● What needs to be done
In your copy, repeat each record exactly and include no pictures.

BEGIN Exercise data

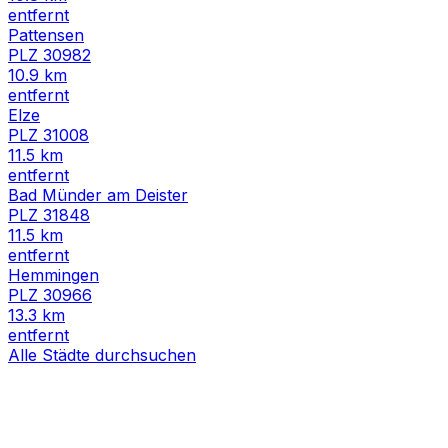
entfernt
Pattensen
PLZ
30982
10.9
km
entfernt
Elze
PLZ
31008
11.5
km
entfernt
Bad Münder am Deister
PLZ
31848
11.5
km
entfernt
Hemmingen
PLZ
30966
13.3
km
entfernt
Alle Städte durchsuchen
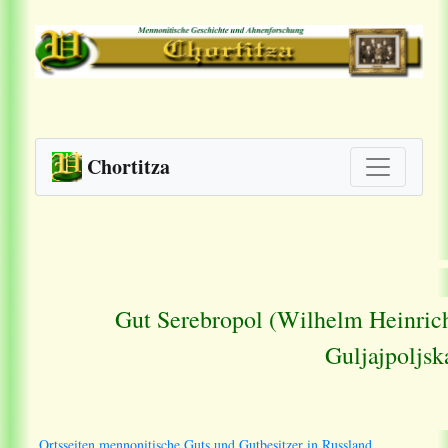
Chortitza
Gut Serebropol (Wilhelm Heinrich
Guljajpoljsk
Ortsseiten mennonitische Guts und Gutbesitzer in Russland.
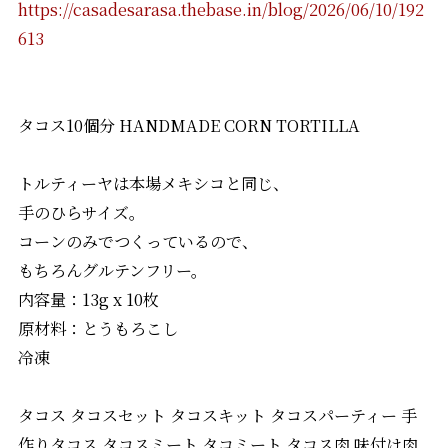
https://casadesarasa.thebase.in/blog/2026/06/10/192
613
タコス10個分 HANDMADE CORN TORTILLA
トルティーヤは本場メキシコと同じ、
手のひらサイズ。
コーンのみでつくっているので、
もちろんグルテンフリー。
内容量：13g x 10枚
原材料：とうもろこし
冷凍
タコス タコスセット タコスキット タコスパーティー 手
作りタコス タコスミート タコミート タコス肉 味付け肉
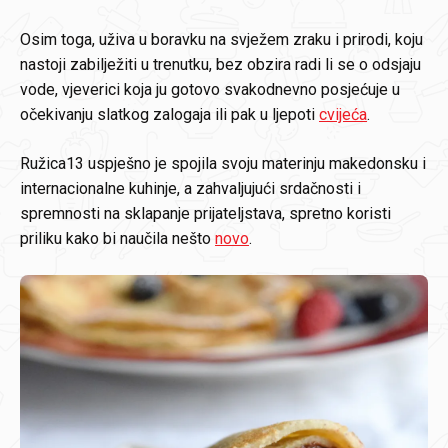
Osim toga, uživa u boravku na svježem zraku i prirodi, koju
nastoji zabilježiti u trenutku, bez obzira radi li se o odsjaju
vode, vjeverici koja ju gotovo svakodnevno posjećuje u
očekivanju slatkog zalogaja ili pak u ljepoti
cvijeća
.
Ružica13 uspješno je spojila svoju materinju makedonsku i
internacionalne kuhinje, a zahvaljujući srdačnosti i
spremnosti na sklapanje prijateljstava, spretno koristi
priliku kako bi naučila nešto
novo
.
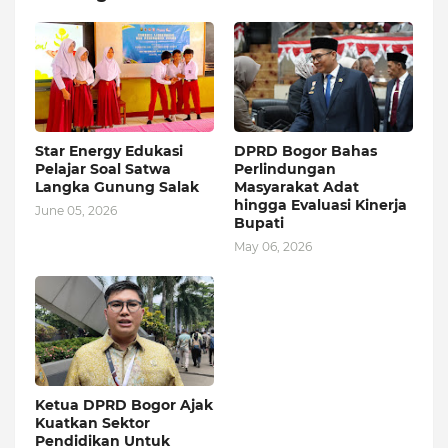
Star Energy Edukasi
DPRD Bogor Bahas
Pelajar Soal Satwa
Perlindungan
Langka Gunung Salak
Masyarakat Adat
hingga Evaluasi Kinerja
June 05, 2026
Bupati
May 06, 2026
Ketua DPRD Bogor Ajak
Kuatkan Sektor
Pendidikan Untuk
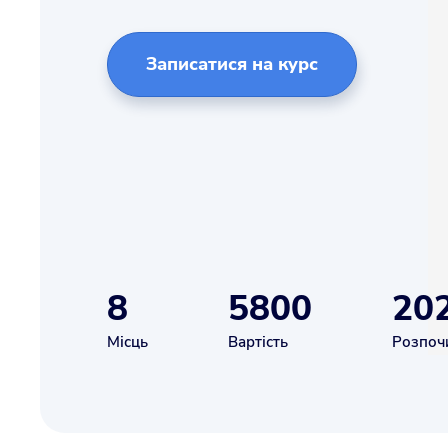
Записатися на курс
8
5800
20
Місць
Вартість
Розпоч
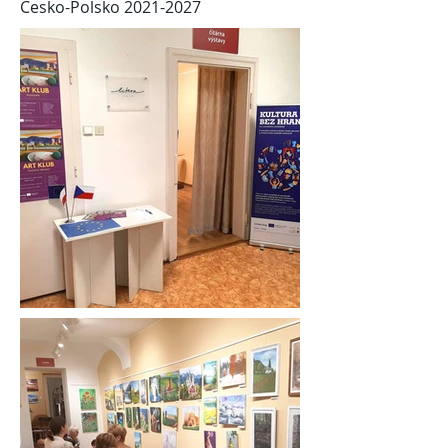
Česko-Polsko
2021-2027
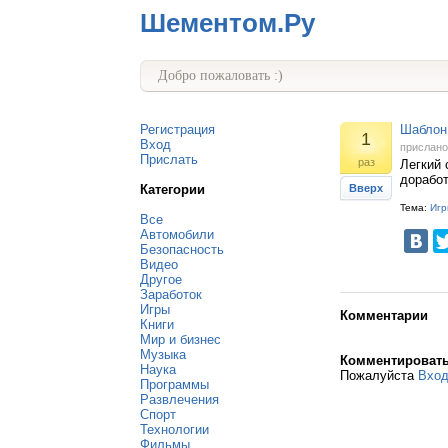
Шементом.Ру
Добро пожаловать :)
Регистрация
Шаблон 
1
Вход
прислан
Прислать
раз
Легкий 
доработ
Категории
Вверх
Тема:
Игр
Все
Автомобили
Безопасность
Видео
Другое
Заработок
Игры
Комментарии
Книги
Мир и бизнес
Музыка
Комментироват
Наука
Пожалуйста
Вхо
Программы
Развлечения
Спорт
Технологии
Фильмы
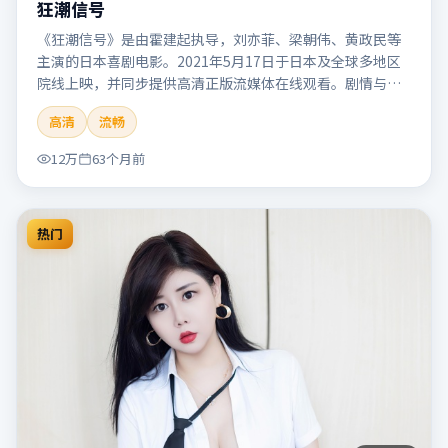
狂潮信号
《狂潮信号》是由霍建起执导，刘亦菲、梁朝伟、黄政民等
主演的日本喜剧电影。2021年5月17日于日本及全球多地区
院线上映，并同步提供高清正版流媒体在线观看。剧情与看
点：笑点自然生活化，轻松解压，适合全家或朋友一起观
高清
流畅
看。本片适合检索「狂潮信号」「霍建起」「喜剧」「日
本」「2021」「2021-05-17上映」等关键词的影迷阅读简介
12万
63个月前
与主创信息。
热门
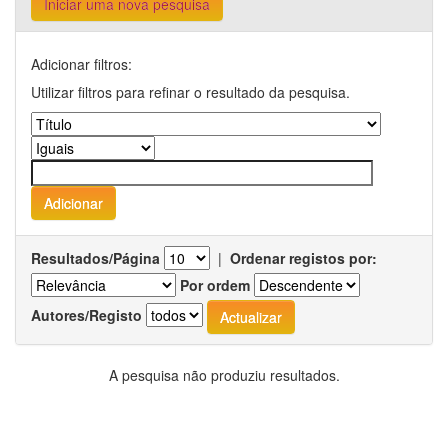
Iniciar uma nova pesquisa
Adicionar filtros:
Utilizar filtros para refinar o resultado da pesquisa.
Resultados/Página
|
Ordenar registos por:
Por ordem
Autores/Registo
A pesquisa não produziu resultados.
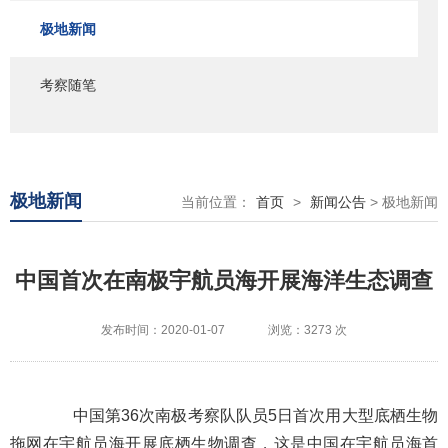
极地新闻
考察随笔
极地新闻
当前位置：
首页
>
新闻公告
> 极地新闻
中国首次在南极宇航员海开展海洋生态调查
发布时间：2020-01-07
浏览：3273 次
中国第36次南极考察队队员5日首次用大型底栖生物
拖网在宇航员海开展底栖生物调查，这是中国在宇航员海首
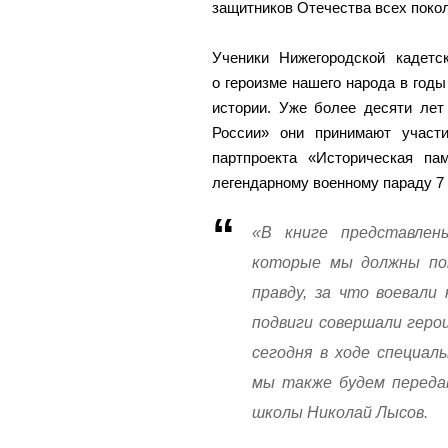
защитников Отечества всех поко
Ученики Нижегородской кадетс
о героизме нашего народа в годы
истории. Уже более десяти лет
России» они принимают участ
партпроекта «Историческая п
легендарному военному параду 7 
«В книге представлен
которые мы должны по
правду, за что воевали
подвиги совершали геро
сегодня в ходе специал
мы также будем передав
школы Николай Лысов.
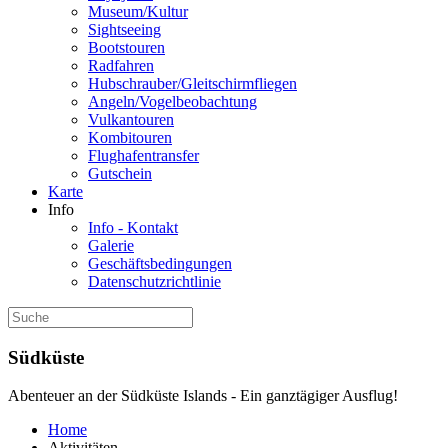
Museum/Kultur
Sightseeing
Bootstouren
Radfahren
Hubschrauber/Gleitschirmfliegen
Angeln/Vogelbeobachtung
Vulkantouren
Kombitouren
Flughafentransfer
Gutschein
Karte
Info
Info - Kontakt
Galerie
Geschäftsbedingungen
Datenschutzrichtlinie
Südküste
Abenteuer an der Südküste Islands - Ein ganztägiger Ausflug!
Home
Aktivitäten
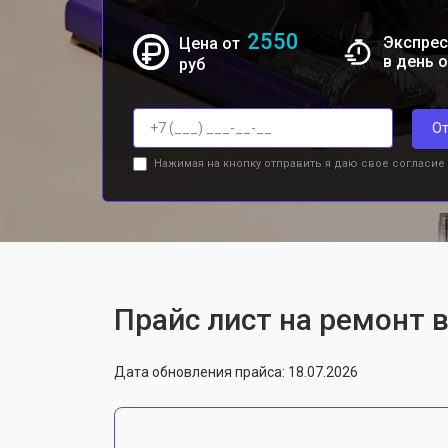
2550
Экспрес
Цена от
в день 
руб
От
Нажимая на кнопку отправить я даю свое согласие
Прайс лист на ремонт в
Дата обновления прайса: 18.07.2026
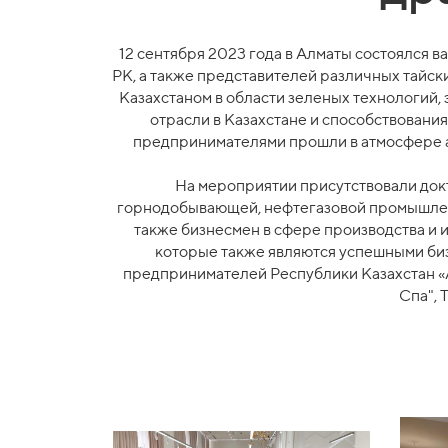
12 сентября 2023 года в Алматы состоялся 
РК, а также представителей различных тайск
Казахстаном в области зеленых технологий,
отрасли в Казахстане и способствовани
предпринимателями прошли в атмосфере ак
На мероприятии присутствовали докт
горнодобывающей, нефтегазовой промышленн
также бизнесмен в сфере производства и и
которые также являются успешными биз
предпринимателей Республики Казахстан «А
Спа", 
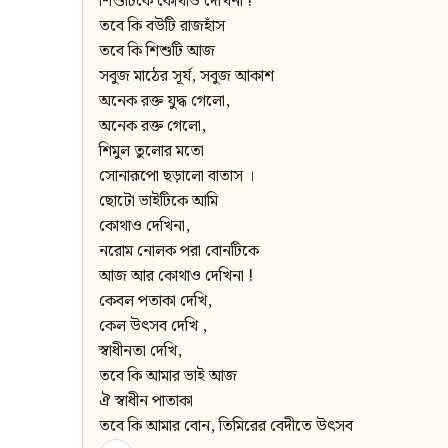
শিশুটিকে কোথাও দেখিনা !
তবে কি বউটি রাজহাঁস
তবে কি শিশুটি আজ
সবুজ মাঠের সূর্য, সবুজ আকাশ
অনেক রক্ত যুদ্ধ গেলো,
অনেক রক্ত গেলো,
শিমুল তুলোর মতো
সোনারূপো ছড়ালো বাতাস ।
ছোটো ভাইটিকে আমি
কোথাও দেখিনা,
নরোম নোলক পরা বোনটিকে
আজ আর কোথাও দেখিনা !
কেবল পতাকা দেখি,
কেল উৎসব দেখি ,
স্বাধীনতা দেখি,
তবে কি আমার ভাই আজ
ঐ স্বাধীন পাতাকা
তবে কি আমার বোন, তিমিরের বেদীতে উৎসব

END Exercise data

● Finished task
entfernt
Pattensen
PLZ
30982
10.9
km
entfernt
Elze
PLZ
31008
11.5
km
entfernt
Bad Münder am Deister
PLZ
31848
11.5
km
entfernt
Hemmingen
PLZ
30966
13.3
km
entfernt
Alle Städte durchsuchen
Chortitza
Gut Serebropol (Wilhelm Heinrich
Guljajpoljsk
Ortsseiten mennonitische Guts und Gutbesitzer in Russland.
https://casadesarasa.thebase.in/blog/2026/06/10/192
613
タコス10個分 HANDMADE CORN TORTILLA
トルティーヤは本場メキシコと同じ、
手のひらサイズ。
コーンのみでつくっているので、
もちろんグルテンフリー。
内容量：13g x 10枚
原材料：とうもろこし
冷凍
タコス タコスセット タコスキット タコスパーティー 手
作りタコス タコスミート タコミート タコス肉 味付け肉
Osim toga, uživa u boravku na svježem zraku i prirodi, koju
nastoji zabilježiti u trenutku, bez obzira radi li se o odsjaju
vode, vjeverici koja ju gotovo svakodnevno posjećuje u
očekivanju slatkog zalogaja ili pak u ljepoti
cvijeća
.
Ružica13 uspješno je spojila svoju materinju makedonsku i
internacionalne kuhinje, a zahvaljujući srdačnosti i
spremnosti na sklapanje prijateljstava, spretno koristi
priliku kako bi naučila nešto
novo
.
Star Energy Edukasi
DPRD Bogor Bahas
Pelajar Soal Satwa
Perlindungan
Langka Gunung Salak
Masyarakat Adat
hingga Evaluasi Kinerja
June 05, 2026
Bupati
May 06, 2026
Ketua DPRD Bogor Ajak
Kuatkan Sektor
Pendidikan Untuk
Записатися на курс
8
5800
20
Місць
Вартість
Розпоч
Česko-Polsko
2021-2027
Шементом.Ру
Добро пожаловать :)
Регистрация
Шаблон 
1
Вход
прислан
Прислать
раз
Легкий 
доработ
Категории
Вверх
Тема:
Игр
Все
Автомобили
Безопасность
Видео
Другое
Заработок
Игры
Комментарии
Книги
Мир и бизнес
Музыка
Комментироват
Наука
Пожалуйста
Вхо
Программы
Развлечения
Спорт
Технологии
Фильмы
狂潮信号
《狂潮信号》是由霍建起执导，刘亦菲、梁朝伟、黄政民等
主演的日本喜剧电影。2021年5月17日于日本及全球多地区
院线上映，并同步提供高清正版流媒体在线观看。剧情与看
点：笑点自然生活化，轻松解压，适合全家或朋友一起观
高清
流畅
看。本片适合检索「狂潮信号」「霍建起」「喜剧」「日
本」「2021」「2021-05-17上映」等关键词的影迷阅读简介
12万
63个月前
与主创信息。
热门
Iniciar uma nova pesquisa
Adicionar filtros:
Utilizar filtros para refinar o resultado da pesquisa.
Resultados/Página
|
Ordenar registos por:
Por ordem
Autores/Registo
A pesquisa não produziu resultados.
极地新闻
考察随笔
极地新闻
当前位置：
首页
>
新闻公告
> 极地新闻
中国首次在南极宇航员海开展海洋生态调查
发布时间：2020-01-07
浏览：3273 次
中国第36次南极考察队队员5日首次用大型底栖生物
拖网在宇航员海开展底栖生物调查，这是中国在宇航员海首
защитников Отечества всех поко
Ученики Нижегородской кадетс
о героизме нашего народа в годы
истории. Уже более десяти лет
России» они принимают участ
партпроекта «Историческая п
легендарному военному параду 7 
«В книге представлен
которые мы должны по
правду, за что воевали
подвиги совершали геро
сегодня в ходе специал
мы также будем передав
школы Николай Лысов.
Museum/Kultur
Sightseeing
Bootstouren
Radfahren
Hubschrauber/Gleitschirmfliegen
Angeln/Vogelbeobachtung
Vulkantouren
Kombitouren
Flughafentransfer
Gutschein
Karte
Info
Info - Kontakt
Galerie
Geschäftsbedingungen
Datenschutzrichtlinie
Südküste
Abenteuer an der Südküste Islands - Ein ganztägiger Ausflug!
Home
Aktivitäten
2550
Экспрес
Цена от
в день 
руб
От
Нажимая на кнопку отправить я даю свое согласие
Прайс лист на ремонт в
Дата обновления прайса: 18.07.2026
12 сентября 2023 года в Алматы состоялся 
РК, а также представителей различных тайск
Казахстаном в области зеленых технологий,
отрасли в Казахстане и способствовани
предпринимателями прошли в атмосфере ак
На мероприятии присутствовали докт
горнодобывающей, нефтегазовой промышленн
также бизнесмен в сфере производства и и
которые также являются успешными биз
предпринимателей Республики Казахстан «А
Спа", 
শিশুটিকে কোথাও দেখিনা !
তবে কি বউটি রাজহাঁস
তবে কি শিশুটি আজ
সবুজ মাঠের সূর্য, সবুজ আকাশ
অনেক রক্ত যুদ্ধ গেলো,
অনেক রক্ত গেলো,
শিমুল তুলোর মতো
সোনারূপো ছড়ালো বাতাস ।
ছোটো ভাইটিকে আমি
কোথাও দেখিনা,
নরোম নোলক পরা বোনটিকে
আজ আর কোথাও দেখিনা !
কেবল পতাকা দেখি,
কেল উৎসব দেখি ,
স্বাধীনতা দেখি,
তবে কি আমার ভাই আজ
ঐ স্বাধীন পাতাকা
তবে কি আমার বোন, তিমিরের বেদীতে উৎসব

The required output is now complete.